Mio fratello Luigi Pastore ha coordinato la produzione ed aveva già preconfezionato dei brani dalle librerie “free”. In origine non era previsto che facessi parte dell’entourage, in seguito però si è accorto che c’era bisogno di qualcosa che supportasse meglio le scene così ha deciso di coinvolgere sia me che Clive Riche. Ho cercato di carpire il mood rispettando le sue idee e dando un senso logico. Fortunatamente ho già una certa esperienza nel settore: la mia “prima volta” come compositore di colonne sonore è stato nel 2009 per il suo lungometraggio “Come Una Crisalide” insieme a Claudio Simonetti, solo pochi mesi fa invece ho lavorato ad “Antropofagus II” di Dario Germani, per cui il processo è stato semplice e naturale.
Cosa lega Kraftwerk, dance anni ’90 e colonne sonore?
Il filo conduttore di ogni era musicale è la strumentazione. Se ascolti un brano di musica classica trovi uno sforzo artistico nel “virtuosismo”, ma non nella sonorità. Finché non evolvono anche gli strumenti restano comunque dei limiti, con le nuove apparecchiature invece hai delle possibilità infinite. In questo senso l’house-music ha aperto un mondo.
Chi sono oggi i tuoi artisti preferiti?
E’ difficile da dire, attualmente sto riscoprendo l’ elettronica francese degli anni Settanta e realtà meno blasonate ma di assoluto valore, come Dominique Guiot, Teddy Lasry, Philippe Guerre e Olivier Roy. Poi c’è Jean Pierre Posit, pseudonimo di Claudio Gizzi, di cui adoro “Automat” e “Magie D’Amour”. Purtroppo ciò che ascolto di bello non viene dall’Italia.
E le tue canzoni preferite?
Mi piace particolarmente “The Sound Of Silence”, di Simon And Garfunkel.
Chi sono nella musica i grandi innovatori?
Sicuramente Michael Jackson ed i Beatles. Hanno stravolto i parametri, dopo di loro tutto è cambiato. Oggi ci provano in tanti, ma nessuno riesce a dettare le regole del gioco come hanno fatto loro.
C’è qualcosa che hai scritto di cui vai particolarmente orgoglioso e che tutti dovremmo ascoltare?
Sì, “Another Planet”. E’ una raccolta di brani a firma “Javè” che ho composto tra 2018 e 2021. E’ stata pubblicata proprio quest’anno dalla Originali Music Group di Guido Villani. Credo di aver innalzato la mia “asticella” compositiva: è disponibile in tutti i music-store, contiene pezzi di cui vado fiero ma non voglio svelarvi i titoli, preferisco che siate voi a giudicare.

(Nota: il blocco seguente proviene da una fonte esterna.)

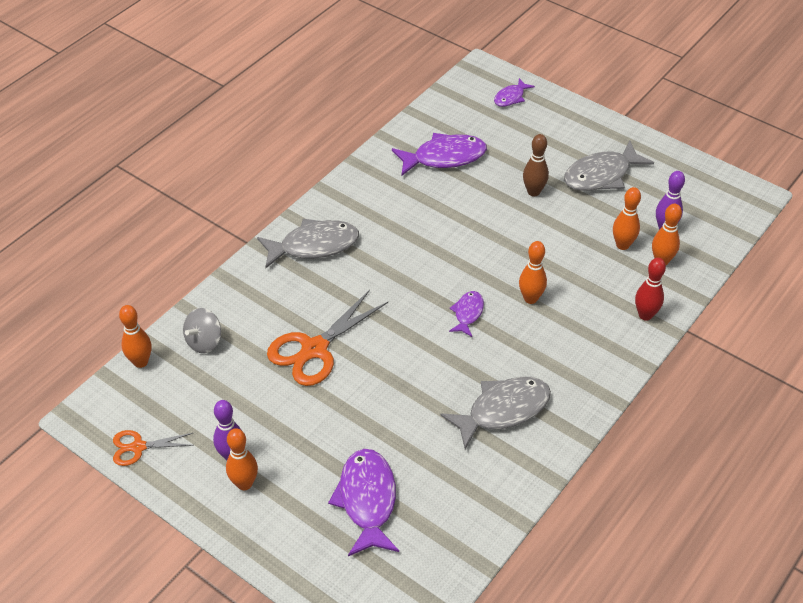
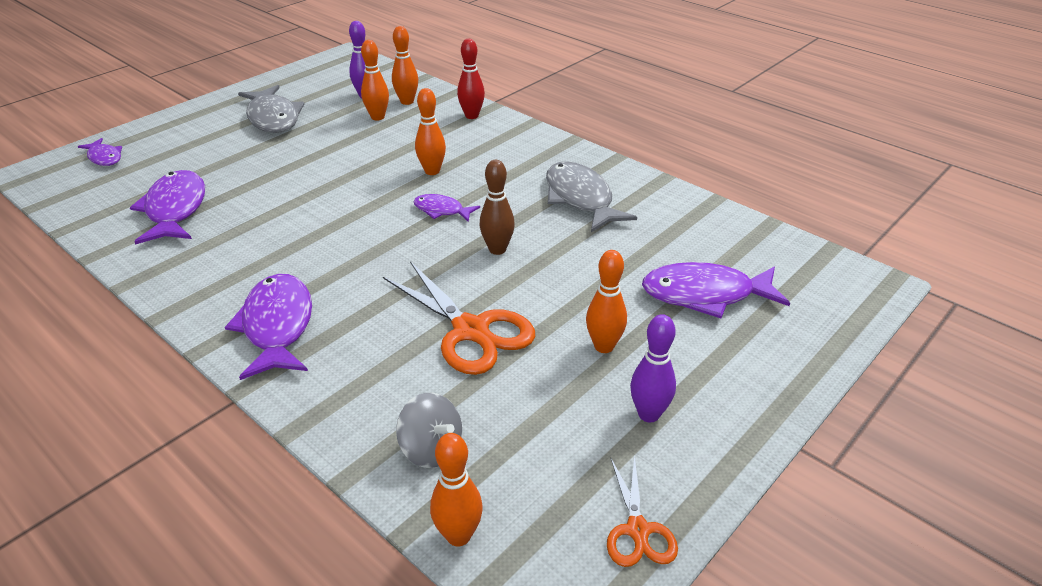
camera: 85 degrees left, 10 degrees down
(244, 484) = (694, 401): orange bowling pin -> orange bowling pin (604, 346)
(314, 246) = (277, 326): grey fish -> purple fish
(533, 192) = (274, 156): brown bowling pin -> brown bowling pin (497, 249)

Quali progetti hai nell’immediato futuro?
Da poco tempo è uscito a nome Retronik un remix dello storico brano dei Bronski Beat “Hit That Perfect Beat”, qualche giorno fa invece “Soldi” di Betty Curtis. A breve metterò mano a una nuova produzione di Gianni Paolucci sempre dietro la regia di Dario Germani, ma non posso anticiparvi nulla al riguardo.